* Provided passage *
>>
Time for another retrospective. Not Bones though, this time it’s Red Dwarf. Red Dwarf is a British sci-fi series that has been around since 1988. It was created by Rob Grant and Doug Naylor and skewers science fiction cliches in every episode. I was introduced to the show from the internet reviewer, Chuck “SFDebris” Sonnenburg, (Who is the focal point of me becoming a reviewer). One night I was bored and put on his review of Series 1 and was hooked, I then spent the entire summer watching up to Series 9 and was ecstatic to hear that in Fall 2012, there would be a new series. So, I plan on covering the entire series in the next few weeks of articles. I have seen them more than a few times, so these are based on my repeat viewings. So, today we start with Series 1.
Red Dwarf stars Craig Charles as Dave Lister, a lowly technician who, because of a radiation leak, is the last human alive. However, he has friends. Arnold J. Rimmer, a second technician, who was killed by the radiation leak, (that he caused) and was brought back as an insubstantial hologram, meaning he couldn’t touch anything, like Al from Quantum Leap, except deader. Holly, the ships computer with an IQ of 6000, although it’s degraded over the years and Cat, who is descended from a housecat, the same way humans descended from apes. They get into all sorts of shenanigans while traveling back toward Earth on the mining vessel, Red Dwarf.
<<
* Work instructions *
(1) According to the Red Dwarf retrospective, who created the series?
(2) Go on with the Red Dwarf retrospective from the point where it stops.
The material that comes next has nothing to do with this text.

* Data records *
>>
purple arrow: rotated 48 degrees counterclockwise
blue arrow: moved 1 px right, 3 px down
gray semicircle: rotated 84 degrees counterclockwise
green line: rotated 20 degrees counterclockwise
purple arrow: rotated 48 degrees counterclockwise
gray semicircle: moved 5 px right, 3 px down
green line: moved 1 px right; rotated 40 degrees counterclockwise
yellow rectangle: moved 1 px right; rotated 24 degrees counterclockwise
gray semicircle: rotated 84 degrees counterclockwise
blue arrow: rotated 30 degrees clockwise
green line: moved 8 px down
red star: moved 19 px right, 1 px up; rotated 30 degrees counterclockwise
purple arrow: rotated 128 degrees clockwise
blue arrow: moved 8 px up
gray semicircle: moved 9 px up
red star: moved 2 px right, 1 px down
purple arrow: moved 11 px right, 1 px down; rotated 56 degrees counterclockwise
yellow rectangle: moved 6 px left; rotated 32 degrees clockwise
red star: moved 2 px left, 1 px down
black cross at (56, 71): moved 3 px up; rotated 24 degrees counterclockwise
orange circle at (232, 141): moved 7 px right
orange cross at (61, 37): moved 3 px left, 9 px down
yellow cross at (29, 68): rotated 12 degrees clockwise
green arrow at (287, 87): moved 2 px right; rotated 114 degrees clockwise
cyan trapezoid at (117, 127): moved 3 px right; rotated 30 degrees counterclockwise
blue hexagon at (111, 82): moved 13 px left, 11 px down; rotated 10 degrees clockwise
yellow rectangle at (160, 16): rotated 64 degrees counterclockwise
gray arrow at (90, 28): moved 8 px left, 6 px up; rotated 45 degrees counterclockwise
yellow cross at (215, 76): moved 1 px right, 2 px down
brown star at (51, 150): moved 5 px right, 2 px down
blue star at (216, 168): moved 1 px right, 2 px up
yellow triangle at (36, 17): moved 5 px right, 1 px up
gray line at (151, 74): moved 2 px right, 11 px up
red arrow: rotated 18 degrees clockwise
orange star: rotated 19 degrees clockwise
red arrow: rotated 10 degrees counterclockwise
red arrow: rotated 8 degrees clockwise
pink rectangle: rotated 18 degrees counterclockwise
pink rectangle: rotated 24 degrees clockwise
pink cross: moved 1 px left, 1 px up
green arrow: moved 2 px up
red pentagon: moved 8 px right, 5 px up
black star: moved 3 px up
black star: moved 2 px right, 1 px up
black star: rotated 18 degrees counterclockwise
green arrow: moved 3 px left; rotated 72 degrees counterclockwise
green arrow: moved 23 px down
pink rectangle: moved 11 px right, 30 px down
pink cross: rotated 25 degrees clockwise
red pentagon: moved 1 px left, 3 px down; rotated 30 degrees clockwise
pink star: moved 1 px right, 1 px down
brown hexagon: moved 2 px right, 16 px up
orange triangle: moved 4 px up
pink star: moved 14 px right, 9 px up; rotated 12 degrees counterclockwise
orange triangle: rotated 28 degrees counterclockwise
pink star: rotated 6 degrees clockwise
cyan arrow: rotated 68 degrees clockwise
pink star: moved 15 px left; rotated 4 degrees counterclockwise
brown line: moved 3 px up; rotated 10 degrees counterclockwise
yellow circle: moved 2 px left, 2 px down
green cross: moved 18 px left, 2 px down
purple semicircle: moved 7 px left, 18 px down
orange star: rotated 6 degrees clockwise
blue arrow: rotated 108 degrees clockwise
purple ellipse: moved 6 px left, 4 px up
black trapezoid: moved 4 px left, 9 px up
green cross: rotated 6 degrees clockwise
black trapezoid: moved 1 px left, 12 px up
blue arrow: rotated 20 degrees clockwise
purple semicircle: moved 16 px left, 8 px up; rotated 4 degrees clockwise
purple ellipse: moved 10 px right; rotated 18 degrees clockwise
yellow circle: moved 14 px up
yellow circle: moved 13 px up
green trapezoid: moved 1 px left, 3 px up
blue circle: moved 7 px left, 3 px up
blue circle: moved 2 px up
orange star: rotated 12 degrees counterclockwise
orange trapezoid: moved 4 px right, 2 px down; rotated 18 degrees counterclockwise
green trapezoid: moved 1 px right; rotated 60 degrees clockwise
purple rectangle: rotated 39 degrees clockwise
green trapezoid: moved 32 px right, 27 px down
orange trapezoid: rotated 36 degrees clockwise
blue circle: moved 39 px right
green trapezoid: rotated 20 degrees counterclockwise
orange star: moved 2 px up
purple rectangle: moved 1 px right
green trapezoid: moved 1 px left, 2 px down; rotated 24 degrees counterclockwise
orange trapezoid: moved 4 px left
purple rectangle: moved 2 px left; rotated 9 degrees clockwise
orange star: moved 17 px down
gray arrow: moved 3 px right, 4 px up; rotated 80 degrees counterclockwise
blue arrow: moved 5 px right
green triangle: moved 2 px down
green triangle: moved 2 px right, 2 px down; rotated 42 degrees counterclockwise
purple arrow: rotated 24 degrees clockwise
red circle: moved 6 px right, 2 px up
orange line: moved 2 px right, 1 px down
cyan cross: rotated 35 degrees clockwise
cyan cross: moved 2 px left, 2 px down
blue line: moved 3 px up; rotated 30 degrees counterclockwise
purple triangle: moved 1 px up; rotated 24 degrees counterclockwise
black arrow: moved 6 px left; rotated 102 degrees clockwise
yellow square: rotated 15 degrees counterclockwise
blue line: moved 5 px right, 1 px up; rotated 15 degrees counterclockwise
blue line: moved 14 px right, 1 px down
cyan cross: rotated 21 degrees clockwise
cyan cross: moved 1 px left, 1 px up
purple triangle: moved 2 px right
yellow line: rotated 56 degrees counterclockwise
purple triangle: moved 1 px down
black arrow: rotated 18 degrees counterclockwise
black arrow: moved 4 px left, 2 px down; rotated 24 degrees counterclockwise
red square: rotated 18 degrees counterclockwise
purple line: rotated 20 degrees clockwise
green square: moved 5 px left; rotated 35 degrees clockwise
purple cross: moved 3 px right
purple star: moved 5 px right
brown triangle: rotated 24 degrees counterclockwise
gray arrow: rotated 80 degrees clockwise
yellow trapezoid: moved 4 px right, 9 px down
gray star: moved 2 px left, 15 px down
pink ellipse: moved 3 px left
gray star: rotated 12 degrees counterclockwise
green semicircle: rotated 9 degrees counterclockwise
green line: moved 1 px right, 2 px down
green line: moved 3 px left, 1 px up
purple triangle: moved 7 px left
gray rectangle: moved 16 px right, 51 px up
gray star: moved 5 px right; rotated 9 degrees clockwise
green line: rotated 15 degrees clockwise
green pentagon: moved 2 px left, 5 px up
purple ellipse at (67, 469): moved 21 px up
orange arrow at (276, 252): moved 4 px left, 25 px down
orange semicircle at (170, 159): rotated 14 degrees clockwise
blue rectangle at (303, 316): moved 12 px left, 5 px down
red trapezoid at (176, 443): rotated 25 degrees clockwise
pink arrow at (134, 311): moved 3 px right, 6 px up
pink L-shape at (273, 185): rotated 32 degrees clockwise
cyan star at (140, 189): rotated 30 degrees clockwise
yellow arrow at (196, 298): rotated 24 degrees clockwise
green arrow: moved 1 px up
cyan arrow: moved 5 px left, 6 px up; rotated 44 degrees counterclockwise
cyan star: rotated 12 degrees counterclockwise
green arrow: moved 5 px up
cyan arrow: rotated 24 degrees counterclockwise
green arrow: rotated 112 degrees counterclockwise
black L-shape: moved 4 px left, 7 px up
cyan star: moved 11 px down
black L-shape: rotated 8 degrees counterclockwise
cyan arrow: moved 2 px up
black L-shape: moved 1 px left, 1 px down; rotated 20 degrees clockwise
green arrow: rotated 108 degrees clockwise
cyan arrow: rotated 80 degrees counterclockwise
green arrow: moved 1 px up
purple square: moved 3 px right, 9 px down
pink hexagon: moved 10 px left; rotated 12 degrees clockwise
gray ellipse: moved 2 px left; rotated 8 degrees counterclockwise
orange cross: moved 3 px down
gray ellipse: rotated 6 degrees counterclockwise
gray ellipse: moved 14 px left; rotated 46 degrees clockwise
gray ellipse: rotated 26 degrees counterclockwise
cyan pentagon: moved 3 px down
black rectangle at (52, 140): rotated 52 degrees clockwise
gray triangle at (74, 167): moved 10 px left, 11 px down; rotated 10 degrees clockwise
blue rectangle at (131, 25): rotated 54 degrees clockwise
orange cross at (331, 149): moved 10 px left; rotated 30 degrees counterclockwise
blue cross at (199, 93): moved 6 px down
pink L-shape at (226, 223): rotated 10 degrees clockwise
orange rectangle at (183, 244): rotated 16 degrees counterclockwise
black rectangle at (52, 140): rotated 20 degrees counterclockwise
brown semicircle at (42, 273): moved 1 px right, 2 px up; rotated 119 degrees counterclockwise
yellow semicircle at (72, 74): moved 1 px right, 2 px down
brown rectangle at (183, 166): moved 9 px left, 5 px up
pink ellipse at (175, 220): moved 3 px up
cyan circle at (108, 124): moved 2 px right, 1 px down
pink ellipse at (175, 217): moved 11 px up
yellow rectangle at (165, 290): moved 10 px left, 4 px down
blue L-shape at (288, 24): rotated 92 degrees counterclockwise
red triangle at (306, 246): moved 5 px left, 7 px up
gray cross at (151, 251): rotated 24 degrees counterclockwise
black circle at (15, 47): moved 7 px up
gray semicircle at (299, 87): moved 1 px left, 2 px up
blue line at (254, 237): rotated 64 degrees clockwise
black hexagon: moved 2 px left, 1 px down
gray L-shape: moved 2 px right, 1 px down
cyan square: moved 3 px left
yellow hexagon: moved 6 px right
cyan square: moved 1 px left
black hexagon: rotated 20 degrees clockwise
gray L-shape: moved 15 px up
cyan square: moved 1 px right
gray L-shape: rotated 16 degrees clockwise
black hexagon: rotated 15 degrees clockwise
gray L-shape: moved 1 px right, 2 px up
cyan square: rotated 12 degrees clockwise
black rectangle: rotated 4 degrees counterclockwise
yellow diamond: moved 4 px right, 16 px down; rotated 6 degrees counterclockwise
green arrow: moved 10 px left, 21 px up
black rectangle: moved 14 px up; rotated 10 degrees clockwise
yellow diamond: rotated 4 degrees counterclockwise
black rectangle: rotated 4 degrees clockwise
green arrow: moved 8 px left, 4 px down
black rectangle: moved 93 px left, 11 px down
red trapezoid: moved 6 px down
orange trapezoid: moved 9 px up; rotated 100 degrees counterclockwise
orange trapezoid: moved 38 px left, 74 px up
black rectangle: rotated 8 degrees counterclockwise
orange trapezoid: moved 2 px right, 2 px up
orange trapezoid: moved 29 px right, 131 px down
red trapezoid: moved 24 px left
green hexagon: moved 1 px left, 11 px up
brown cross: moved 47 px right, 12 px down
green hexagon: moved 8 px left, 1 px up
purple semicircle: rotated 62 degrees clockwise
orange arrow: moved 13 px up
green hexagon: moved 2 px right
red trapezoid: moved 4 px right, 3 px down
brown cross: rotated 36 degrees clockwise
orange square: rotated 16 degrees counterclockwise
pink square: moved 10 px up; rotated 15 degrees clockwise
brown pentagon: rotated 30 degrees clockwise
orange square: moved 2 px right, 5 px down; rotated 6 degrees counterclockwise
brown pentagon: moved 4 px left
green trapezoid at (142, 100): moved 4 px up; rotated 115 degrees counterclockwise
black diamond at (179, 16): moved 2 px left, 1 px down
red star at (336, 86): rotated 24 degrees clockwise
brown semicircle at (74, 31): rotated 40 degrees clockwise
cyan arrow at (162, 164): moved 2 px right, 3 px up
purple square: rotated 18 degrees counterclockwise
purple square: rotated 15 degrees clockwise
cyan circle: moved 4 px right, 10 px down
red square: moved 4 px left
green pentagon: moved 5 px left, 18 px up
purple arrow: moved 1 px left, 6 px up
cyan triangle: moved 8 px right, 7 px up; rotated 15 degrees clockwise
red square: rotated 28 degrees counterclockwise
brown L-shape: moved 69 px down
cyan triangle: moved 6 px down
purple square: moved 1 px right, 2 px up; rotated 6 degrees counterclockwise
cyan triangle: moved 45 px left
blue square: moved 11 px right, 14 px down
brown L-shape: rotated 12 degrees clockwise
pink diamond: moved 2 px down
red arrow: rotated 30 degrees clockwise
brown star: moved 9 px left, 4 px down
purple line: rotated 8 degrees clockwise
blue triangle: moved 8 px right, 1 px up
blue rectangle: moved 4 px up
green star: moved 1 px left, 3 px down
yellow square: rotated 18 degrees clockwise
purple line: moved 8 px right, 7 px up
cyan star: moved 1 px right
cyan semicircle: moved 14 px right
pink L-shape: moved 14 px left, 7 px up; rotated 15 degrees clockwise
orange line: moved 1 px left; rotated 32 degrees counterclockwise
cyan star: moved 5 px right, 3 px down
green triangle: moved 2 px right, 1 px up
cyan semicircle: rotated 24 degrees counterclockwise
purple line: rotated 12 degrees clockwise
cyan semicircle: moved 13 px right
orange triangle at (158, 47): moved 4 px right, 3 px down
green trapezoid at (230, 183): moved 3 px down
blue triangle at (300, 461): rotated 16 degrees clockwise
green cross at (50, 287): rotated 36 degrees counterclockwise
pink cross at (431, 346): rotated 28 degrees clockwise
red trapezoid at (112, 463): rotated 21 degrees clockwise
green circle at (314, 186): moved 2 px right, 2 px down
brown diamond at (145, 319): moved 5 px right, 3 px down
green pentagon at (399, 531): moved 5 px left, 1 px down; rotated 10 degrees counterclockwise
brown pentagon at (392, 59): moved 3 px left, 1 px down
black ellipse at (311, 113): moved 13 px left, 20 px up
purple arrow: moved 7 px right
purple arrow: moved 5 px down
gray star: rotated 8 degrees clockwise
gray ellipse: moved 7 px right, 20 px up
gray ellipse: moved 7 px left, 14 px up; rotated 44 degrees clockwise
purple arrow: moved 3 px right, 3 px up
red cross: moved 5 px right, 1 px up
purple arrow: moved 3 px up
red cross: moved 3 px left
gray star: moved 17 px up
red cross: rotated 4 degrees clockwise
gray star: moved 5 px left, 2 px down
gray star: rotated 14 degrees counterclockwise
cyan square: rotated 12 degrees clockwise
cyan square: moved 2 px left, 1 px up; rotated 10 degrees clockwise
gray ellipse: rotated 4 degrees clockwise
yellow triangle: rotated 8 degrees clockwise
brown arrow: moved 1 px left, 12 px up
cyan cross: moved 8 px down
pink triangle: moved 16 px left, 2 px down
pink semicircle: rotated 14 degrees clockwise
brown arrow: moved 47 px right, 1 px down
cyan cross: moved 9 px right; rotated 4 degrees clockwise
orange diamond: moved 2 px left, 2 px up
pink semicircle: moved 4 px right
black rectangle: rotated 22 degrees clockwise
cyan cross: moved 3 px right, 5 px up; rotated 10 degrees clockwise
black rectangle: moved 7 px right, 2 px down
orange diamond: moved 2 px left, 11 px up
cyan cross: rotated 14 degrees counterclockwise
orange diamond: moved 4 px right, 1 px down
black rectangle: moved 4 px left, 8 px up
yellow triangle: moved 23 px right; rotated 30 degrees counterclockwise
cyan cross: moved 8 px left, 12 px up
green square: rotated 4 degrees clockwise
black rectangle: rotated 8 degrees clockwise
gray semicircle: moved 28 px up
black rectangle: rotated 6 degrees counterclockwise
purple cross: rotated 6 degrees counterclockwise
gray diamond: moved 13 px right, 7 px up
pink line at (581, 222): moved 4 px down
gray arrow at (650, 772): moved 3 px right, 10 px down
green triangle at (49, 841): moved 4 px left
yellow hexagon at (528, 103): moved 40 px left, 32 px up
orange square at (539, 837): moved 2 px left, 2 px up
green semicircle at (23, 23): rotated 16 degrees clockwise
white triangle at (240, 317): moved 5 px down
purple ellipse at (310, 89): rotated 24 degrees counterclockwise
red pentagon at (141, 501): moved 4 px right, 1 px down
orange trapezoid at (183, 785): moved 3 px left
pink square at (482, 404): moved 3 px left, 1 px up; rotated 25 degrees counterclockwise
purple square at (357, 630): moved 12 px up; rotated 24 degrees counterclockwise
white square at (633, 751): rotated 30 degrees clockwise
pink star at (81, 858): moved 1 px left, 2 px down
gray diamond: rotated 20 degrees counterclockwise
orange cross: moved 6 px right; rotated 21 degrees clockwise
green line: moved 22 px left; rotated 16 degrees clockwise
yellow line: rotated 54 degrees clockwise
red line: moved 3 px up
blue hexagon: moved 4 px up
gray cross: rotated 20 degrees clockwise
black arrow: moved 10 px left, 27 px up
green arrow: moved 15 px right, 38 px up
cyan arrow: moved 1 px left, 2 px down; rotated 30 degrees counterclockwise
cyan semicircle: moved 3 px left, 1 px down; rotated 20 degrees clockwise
<<
* Outputs in order *
(1) Rob Grant and Doug Naylor.

(2)
The show began with “The End”. The episode is basically there to set up the premise of the show. Lister and Rimmer are technicians that repair the chicken soup machines on the ship. Rimmer is aspiring to become and officer, whereas Lister is content to lie around and slide his way through life. Lister has smuggled a cat on board, to take it to Earth with him, as he has a plan. He is going to get the console officer, “Kristine Kochanski” to go out with him, and then they retire to Fiji where he will have a sheep, a cow, and a horse. However, Lister hasn’t gotten her attention yet. The captain, Hollister, wants the cat, and when Lister refuses to give it up, sentences him to 8 months in stasis, where he is locked out of time, and forfeits 8 months of wages. Rimmer is studying for his astro-navigation exam and is planning to cheat on it. He ends up being sent to the medi-bay after fainting during the test. Within the next few weeks, Rimmer is asked to repair a drive-plate, which he fails to do properly resulting in a radiation leak that killed the crew. Holly keeps Lister in stasis for the next three million years. He releases him and Lister meets up with the now holographic Rimmer, and Cat. The episode ends with Lister intending to set the course for Earth.
The next episode is “Future Echoes”, which is a personal favorite of mine. During the U-turn back to Earth, they are seeing visions of the future. At first Lister sees visions of the near future, like a conversation he will have with Rimmer in the next few minutes. Then Rimmer sees Lister die in an echo. Lister is determined to avoid it, trying to stop echoes, but ultimately accepts his fate. He goes to where Rimmer saw him die and surprisingly doesn’t. He returns to his quarters to see himself as an old man, the older him tells him that he didn’t die, but his son did. He then tells him to go to the medi-bay with a camera and they see Lister walk out with twin babies. Rimmer asks how they get a baby without a woman, and Lister says it’ll be fun finding out.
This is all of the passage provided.